### What to do
Collect every line in the items below that contains the word "ysgrifennwyd", matching case exactly.

== Extracted records ==

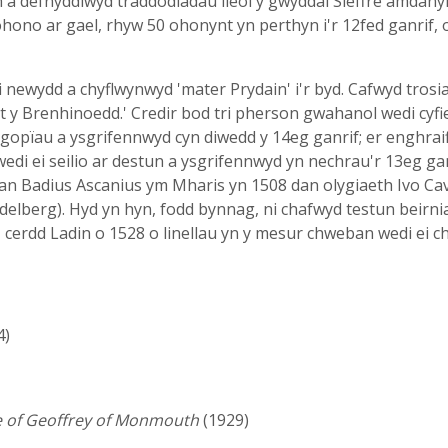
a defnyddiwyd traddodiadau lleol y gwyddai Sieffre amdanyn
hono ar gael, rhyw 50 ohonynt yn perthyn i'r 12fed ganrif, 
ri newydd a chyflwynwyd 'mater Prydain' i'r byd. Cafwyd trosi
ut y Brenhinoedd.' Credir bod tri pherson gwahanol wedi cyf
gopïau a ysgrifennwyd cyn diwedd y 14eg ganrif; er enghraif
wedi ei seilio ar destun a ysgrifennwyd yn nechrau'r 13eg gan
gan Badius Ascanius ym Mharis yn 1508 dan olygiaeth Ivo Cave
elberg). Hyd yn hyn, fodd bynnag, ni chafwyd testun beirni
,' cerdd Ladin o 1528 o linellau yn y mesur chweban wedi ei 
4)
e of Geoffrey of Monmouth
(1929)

===
== Extracted records ==

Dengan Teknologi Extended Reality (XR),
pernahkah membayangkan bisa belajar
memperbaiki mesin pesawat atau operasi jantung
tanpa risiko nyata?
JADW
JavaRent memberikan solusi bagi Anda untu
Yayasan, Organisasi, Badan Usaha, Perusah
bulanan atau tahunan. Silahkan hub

===

### Your solution
gopïau a ysgrifennwyd cyn diwedd y 14eg ganrif; er enghraif
wedi ei seilio ar destun a ysgrifennwyd yn nechrau'r 13eg gan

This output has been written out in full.